# List of exercises

You will find below links to download the notebooks for the exercises (which you have to fill) and their solution (which you can look at after you finished the exercise). It is recommended not to look at the solution while doing the exercise unless you are lost.

Alternatively, you can run the notebooks directly on Colab (https://colab.research.google.com/) if you have a Google account.

You will also find videos presenting the exercises and commenting their solution.

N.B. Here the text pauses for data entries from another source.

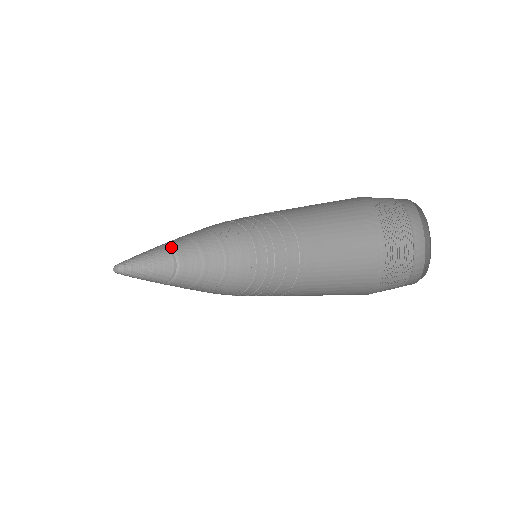
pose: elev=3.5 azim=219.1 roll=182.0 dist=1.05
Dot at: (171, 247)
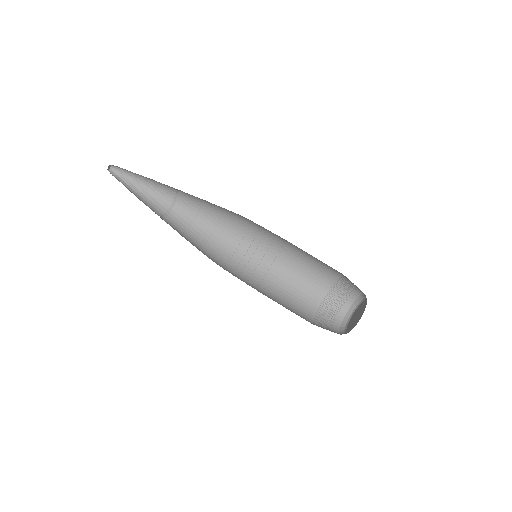
Dot at: (179, 190)
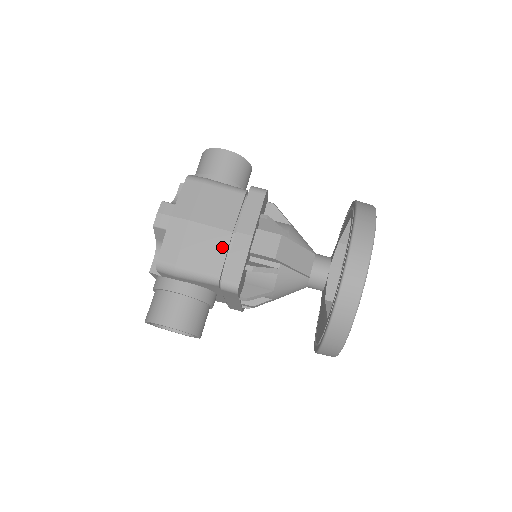
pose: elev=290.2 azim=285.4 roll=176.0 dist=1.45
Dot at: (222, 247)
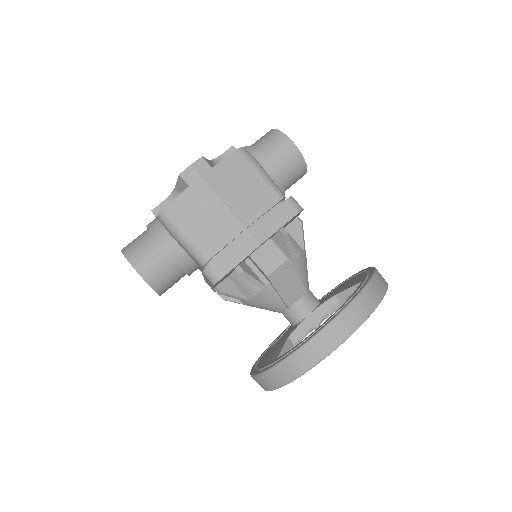
Dot at: (227, 236)
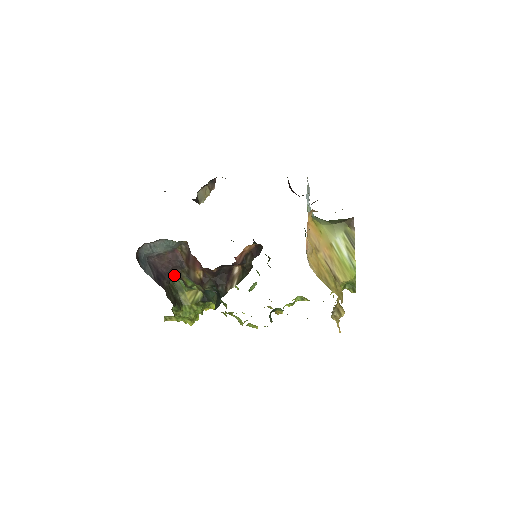
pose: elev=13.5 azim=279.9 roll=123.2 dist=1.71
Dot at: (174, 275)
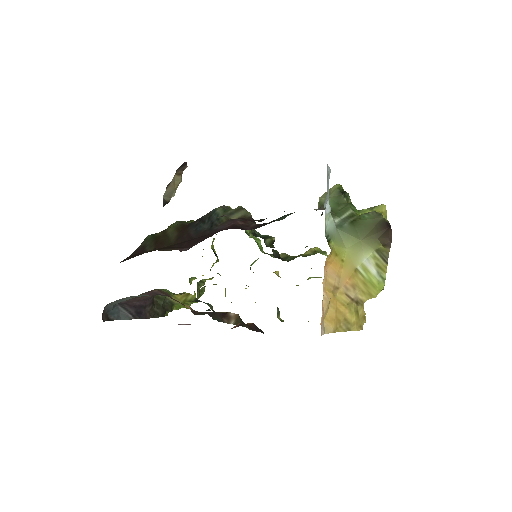
Dot at: occluded
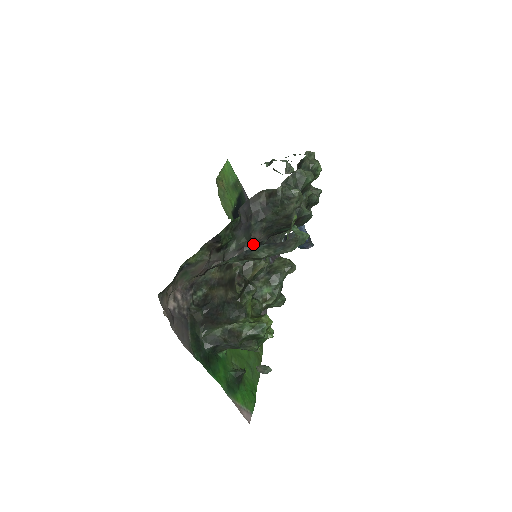
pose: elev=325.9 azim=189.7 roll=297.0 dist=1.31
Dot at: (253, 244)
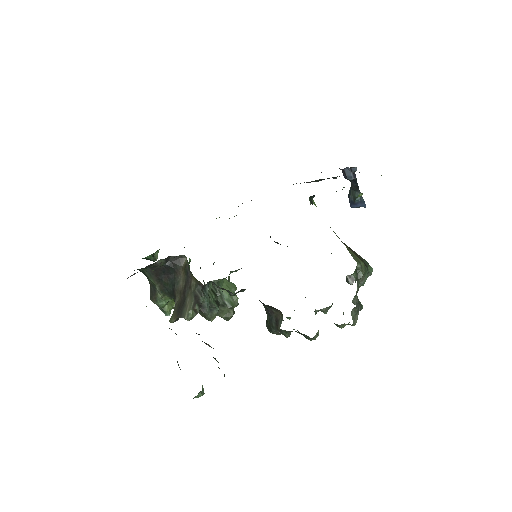
Dot at: occluded
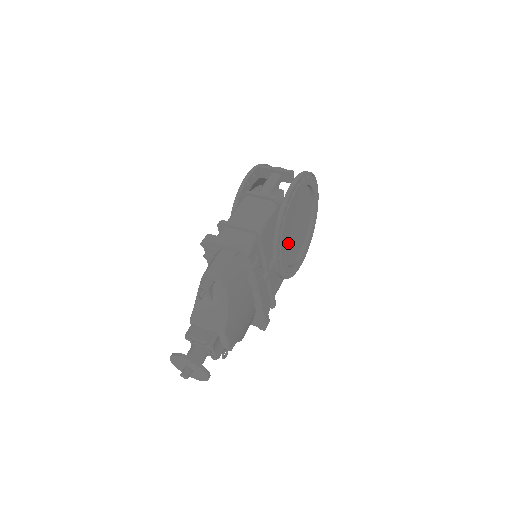
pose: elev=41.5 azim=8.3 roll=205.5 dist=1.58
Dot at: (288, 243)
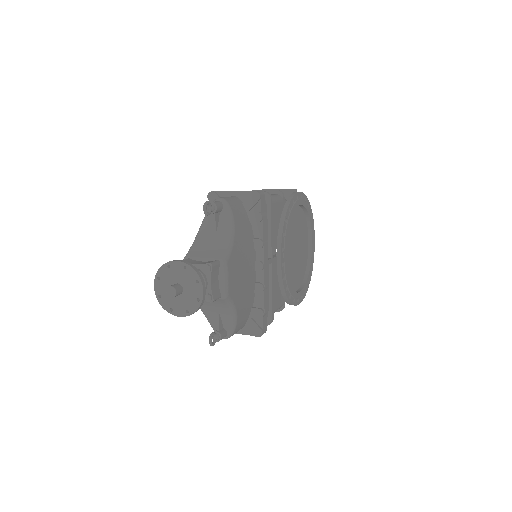
Dot at: (289, 256)
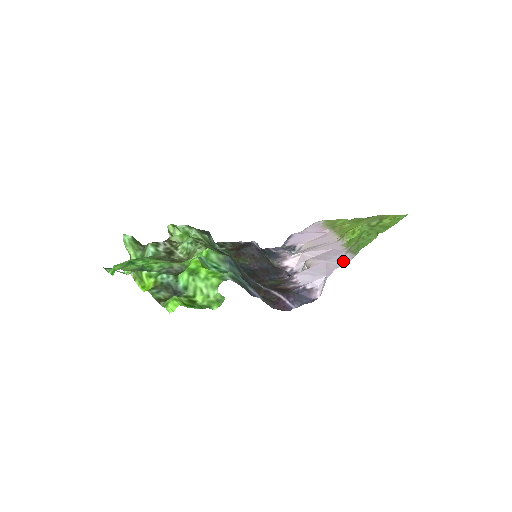
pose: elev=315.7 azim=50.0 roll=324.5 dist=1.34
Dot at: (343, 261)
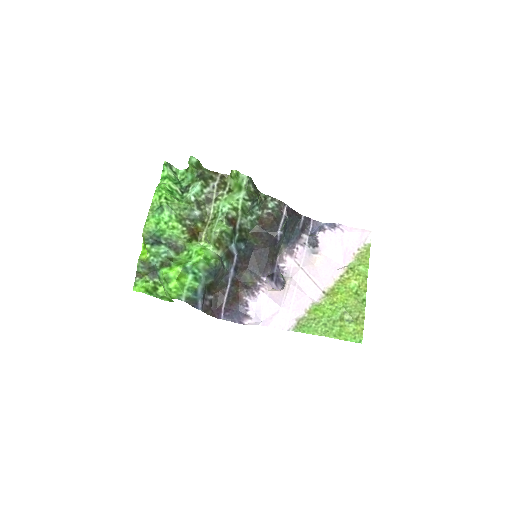
Dot at: (283, 324)
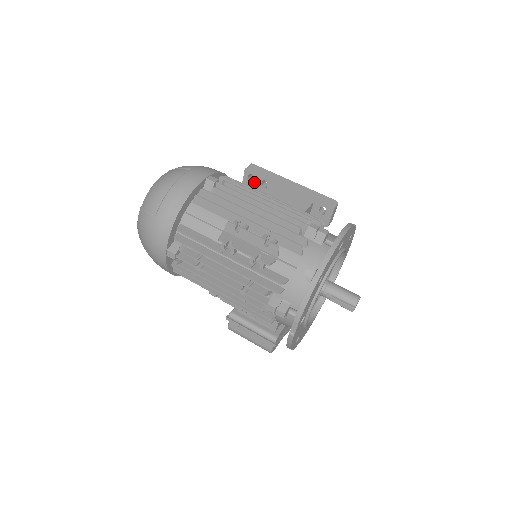
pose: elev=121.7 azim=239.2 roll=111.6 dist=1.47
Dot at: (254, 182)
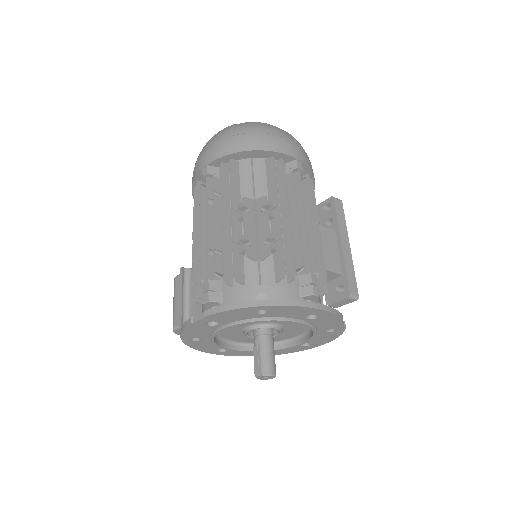
Dot at: (326, 213)
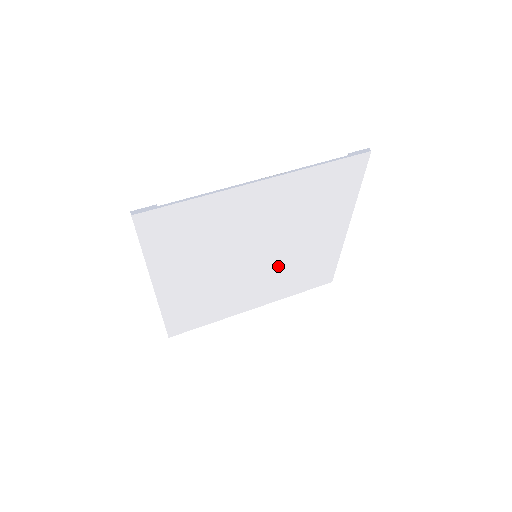
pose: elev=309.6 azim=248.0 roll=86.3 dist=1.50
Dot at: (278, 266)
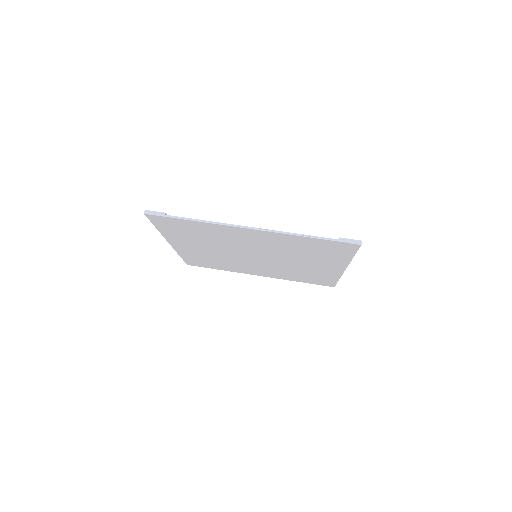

The solution of each exercise is rendered in the following pages.

## Introduction to Python

This exercise is an introduction to Python for absolute beginners. If you already know Python, you can safely skip it.

## Numpy and Matplotlib

The goal of this exercise is to present the basics of the numerical library numpy as well as the visualization library matplotlib.

## Sampling

The goal of this exercise is to understand how to sample rewards from a n-armed bandits and to understand the central limit theorem.

## Bandits - part 1

The goal of this exercise is to implement simple action selection mechanisms for the n-armed bandit:

• Greedy action selection
• \epsilon-greedy action selection
• Softmax action selection

## Bandits - part 2

The goal of this exercise is to further investigate the properties of the action selection algorithms for the n-armed bandit.

## Dynamic programming

The goal of this exercise is to apply policy iteration and value iteration on the recycling robot MDP.

## Gym

The goal of this exercise is to install gym and learn how to use its interface.

## Monte Carlo control

The goal of this exercise is to implement on-policy Monte-Carlo control on the Taxi gym environment.

## Temporal difference

The goal of this exercise is to implement Q-learning on the Taxi gym environment.

## Eligibility traces

The goal of this exercise is to implement Q-learning with eligibility traces on the Gridworld environment.

## Keras

The goal of this exercise is to quickly discover keras and to understand why neural networks (and SGD) need i.i.d. samples.

## DQN

The goal of this exercise is to implement DQN on the Cartpole balancing problem.

The goal of this exercise is to use the tianshou library to implement PPO on the Cartpole balancing problem.